• **TASK OBJECTIVE**: Write out every line of the records below, character for character and in the original order.

• **GIVEN DATA**:
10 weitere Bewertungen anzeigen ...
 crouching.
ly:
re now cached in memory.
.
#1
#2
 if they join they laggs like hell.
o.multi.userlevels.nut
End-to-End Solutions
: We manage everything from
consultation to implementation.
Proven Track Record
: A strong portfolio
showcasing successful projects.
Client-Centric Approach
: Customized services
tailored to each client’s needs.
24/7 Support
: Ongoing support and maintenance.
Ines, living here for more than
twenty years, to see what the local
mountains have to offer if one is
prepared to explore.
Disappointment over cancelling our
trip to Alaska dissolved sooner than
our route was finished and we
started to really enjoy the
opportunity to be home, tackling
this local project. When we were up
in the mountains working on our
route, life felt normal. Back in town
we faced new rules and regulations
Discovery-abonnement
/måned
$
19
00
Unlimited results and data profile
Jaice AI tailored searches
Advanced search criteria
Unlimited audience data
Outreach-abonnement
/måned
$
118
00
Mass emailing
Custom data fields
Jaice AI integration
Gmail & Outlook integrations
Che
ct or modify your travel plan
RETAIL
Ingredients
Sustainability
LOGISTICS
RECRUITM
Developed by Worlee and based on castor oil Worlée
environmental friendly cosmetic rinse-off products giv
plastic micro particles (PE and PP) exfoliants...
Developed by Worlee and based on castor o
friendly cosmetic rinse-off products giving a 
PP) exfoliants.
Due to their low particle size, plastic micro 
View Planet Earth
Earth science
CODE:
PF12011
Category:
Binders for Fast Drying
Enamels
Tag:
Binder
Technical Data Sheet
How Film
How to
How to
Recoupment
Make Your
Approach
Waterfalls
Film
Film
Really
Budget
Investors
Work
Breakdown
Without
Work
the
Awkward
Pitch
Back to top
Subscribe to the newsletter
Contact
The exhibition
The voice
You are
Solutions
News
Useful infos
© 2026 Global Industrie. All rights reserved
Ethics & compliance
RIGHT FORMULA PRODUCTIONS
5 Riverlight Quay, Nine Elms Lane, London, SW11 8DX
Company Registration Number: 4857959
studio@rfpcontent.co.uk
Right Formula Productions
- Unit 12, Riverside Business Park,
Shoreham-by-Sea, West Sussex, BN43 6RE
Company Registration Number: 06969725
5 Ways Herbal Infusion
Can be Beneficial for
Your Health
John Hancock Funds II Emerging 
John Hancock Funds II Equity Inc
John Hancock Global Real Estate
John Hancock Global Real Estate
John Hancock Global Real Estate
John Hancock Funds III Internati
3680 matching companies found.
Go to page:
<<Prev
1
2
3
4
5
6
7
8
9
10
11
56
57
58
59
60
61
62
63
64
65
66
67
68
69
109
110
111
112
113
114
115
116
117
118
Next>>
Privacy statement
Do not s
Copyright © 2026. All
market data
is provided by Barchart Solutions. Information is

• **RESULT**:
10 weitere Bewertungen anzeigen ...
 crouching.
ly:
re now cached in memory.
.
#1
#2
 if they join they laggs like hell.
o.multi.userlevels.nut
End-to-End Solutions
: We manage everything from
consultation to implementation.
Proven Track Record
: A strong portfolio
showcasing successful projects.
Client-Centric Approach
: Customized services
tailored to each client’s needs.
24/7 Support
: Ongoing support and maintenance.
Ines, living here for more than
twenty years, to see what the local
mountains have to offer if one is
prepared to explore.
Disappointment over cancelling our
trip to Alaska dissolved sooner than
our route was finished and we
started to really enjoy the
opportunity to be home, tackling
this local project. When we were up
in the mountains working on our
route, life felt normal. Back in town
we faced new rules and regulations
Discovery-abonnement
/måned
$
19
00
Unlimited results and data profile
Jaice AI tailored searches
Advanced search criteria
Unlimited audience data
Outreach-abonnement
/måned
$
118
00
Mass emailing
Custom data fields
Jaice AI integration
Gmail & Outlook integrations
Che
ct or modify your travel plan
RETAIL
Ingredients
Sustainability
LOGISTICS
RECRUITM
Developed by Worlee and based on castor oil Worlée
environmental friendly cosmetic rinse-off products giv
plastic micro particles (PE and PP) exfoliants...
Developed by Worlee and based on castor o
friendly cosmetic rinse-off products giving a 
PP) exfoliants.
Due to their low particle size, plastic micro 
View Planet Earth
Earth science
CODE:
PF12011
Category:
Binders for Fast Drying
Enamels
Tag:
Binder
Technical Data Sheet
How Film
How to
How to
Recoupment
Make Your
Approach
Waterfalls
Film
Film
Really
Budget
Investors
Work
Breakdown
Without
Work
the
Awkward
Pitch
Back to top
Subscribe to the newsletter
Contact
The exhibition
The voice
You are
Solutions
News
Useful infos
© 2026 Global Industrie. All rights reserved
Ethics & compliance
RIGHT FORMULA PRODUCTIONS
5 Riverlight Quay, Nine Elms Lane, London, SW11 8DX
Company Registration Number: 4857959
studio@rfpcontent.co.uk
Right Formula Productions
- Unit 12, Riverside Business Park,
Shoreham-by-Sea, West Sussex, BN43 6RE
Company Registration Number: 06969725
5 Ways Herbal Infusion
Can be Beneficial for
Your Health
John Hancock Funds II Emerging 
John Hancock Funds II Equity Inc
John Hancock Global Real Estate
John Hancock Global Real Estate
John Hancock Global Real Estate
John Hancock Funds III Internati
3680 matching companies found.
Go to page:
<<Prev
1
2
3
4
5
6
7
8
9
10
11
56
57
58
59
60
61
62
63
64
65
66
67
68
69
109
110
111
112
113
114
115
116
117
118
Next>>
Privacy statement
Do not s
Copyright © 2026. All
market data
is provided by Barchart Solutions. Information is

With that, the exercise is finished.